Meta's testing paradigm just flipped. The test suite isn't a fixed asset anymore — it's generated per change, from the diff itself.
Mark Harman, a research scientist at Meta, calls it "a fundamental shift from 'hardening' tests that pass today to 'catching' tests that find tomorrow's bugs."
Meta's Just-in-Time testing generates tests at PR time based on the specific code diff. Instead of static validation, the system infers developer intent, identifies potential failure modes, and constructs targeted tests using a pipeline combining large language models, program analysis, and mutation testing.

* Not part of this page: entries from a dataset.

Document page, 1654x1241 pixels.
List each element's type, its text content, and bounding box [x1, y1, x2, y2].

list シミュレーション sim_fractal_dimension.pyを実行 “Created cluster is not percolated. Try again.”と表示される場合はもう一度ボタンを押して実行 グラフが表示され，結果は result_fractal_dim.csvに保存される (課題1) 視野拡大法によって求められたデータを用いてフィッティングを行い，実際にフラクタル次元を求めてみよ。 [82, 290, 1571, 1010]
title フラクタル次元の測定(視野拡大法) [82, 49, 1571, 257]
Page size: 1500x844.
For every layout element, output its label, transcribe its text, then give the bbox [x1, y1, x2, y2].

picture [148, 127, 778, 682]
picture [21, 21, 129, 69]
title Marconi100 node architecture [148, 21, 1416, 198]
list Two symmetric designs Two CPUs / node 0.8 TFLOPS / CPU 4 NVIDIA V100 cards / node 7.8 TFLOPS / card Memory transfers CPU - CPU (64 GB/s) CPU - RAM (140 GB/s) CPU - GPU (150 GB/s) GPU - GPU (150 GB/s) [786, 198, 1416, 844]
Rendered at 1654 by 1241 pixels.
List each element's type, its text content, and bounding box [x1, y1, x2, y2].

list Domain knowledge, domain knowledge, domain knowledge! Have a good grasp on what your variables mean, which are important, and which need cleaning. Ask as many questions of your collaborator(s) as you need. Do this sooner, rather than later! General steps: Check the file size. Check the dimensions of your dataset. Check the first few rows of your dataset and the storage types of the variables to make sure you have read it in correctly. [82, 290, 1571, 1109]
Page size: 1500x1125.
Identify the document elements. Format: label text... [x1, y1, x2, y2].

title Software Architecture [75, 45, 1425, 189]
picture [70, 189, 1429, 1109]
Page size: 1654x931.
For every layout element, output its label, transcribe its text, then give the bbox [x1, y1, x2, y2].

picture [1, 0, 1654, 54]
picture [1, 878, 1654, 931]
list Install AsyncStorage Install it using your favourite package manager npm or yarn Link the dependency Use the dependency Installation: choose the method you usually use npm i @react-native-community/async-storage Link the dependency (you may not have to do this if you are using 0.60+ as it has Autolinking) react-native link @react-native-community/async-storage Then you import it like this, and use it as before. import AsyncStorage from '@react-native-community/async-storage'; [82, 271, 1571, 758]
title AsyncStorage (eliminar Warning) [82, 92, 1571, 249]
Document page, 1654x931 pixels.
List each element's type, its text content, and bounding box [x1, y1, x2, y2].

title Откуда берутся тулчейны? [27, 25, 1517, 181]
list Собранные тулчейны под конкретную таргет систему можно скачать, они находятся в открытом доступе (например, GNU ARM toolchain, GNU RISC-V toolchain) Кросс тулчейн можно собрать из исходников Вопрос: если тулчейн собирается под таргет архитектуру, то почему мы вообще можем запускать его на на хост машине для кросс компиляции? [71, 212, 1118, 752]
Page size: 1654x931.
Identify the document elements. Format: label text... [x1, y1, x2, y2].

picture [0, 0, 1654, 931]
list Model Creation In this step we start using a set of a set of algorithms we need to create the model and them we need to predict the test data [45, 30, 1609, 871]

The architecture — called Dodgy Diff — reframes a code change as a semantic signal, not a textual diff. It analyzes behavioral intent, models change-risk, injects synthetic defects to validate detection, then synthesizes tests aligned with inferred intent.
Evaluated on over 22,000 generated tests, the approach improved bug detection by 4x over baseline-generated tests. Meaningful failure detection improved up to 20x over coincidental outcomes. In one subset, 41 issues were identified — 8 confirmed as real defects, several with production impact.
The implication for any team running AI-assisted development: when code is generated faster than humans can write test assertions, the test suite itself must be generated. JiT testing makes this operational, not aspirational.
For a 3-person newsroom product team with a CI pipeline, the math shifts: your test coverage is now a function of your diff analysis, not your test-writing capacity. The testing paradigm Meta proved at scale is coming for every CI pipeline that processes agent-generated code.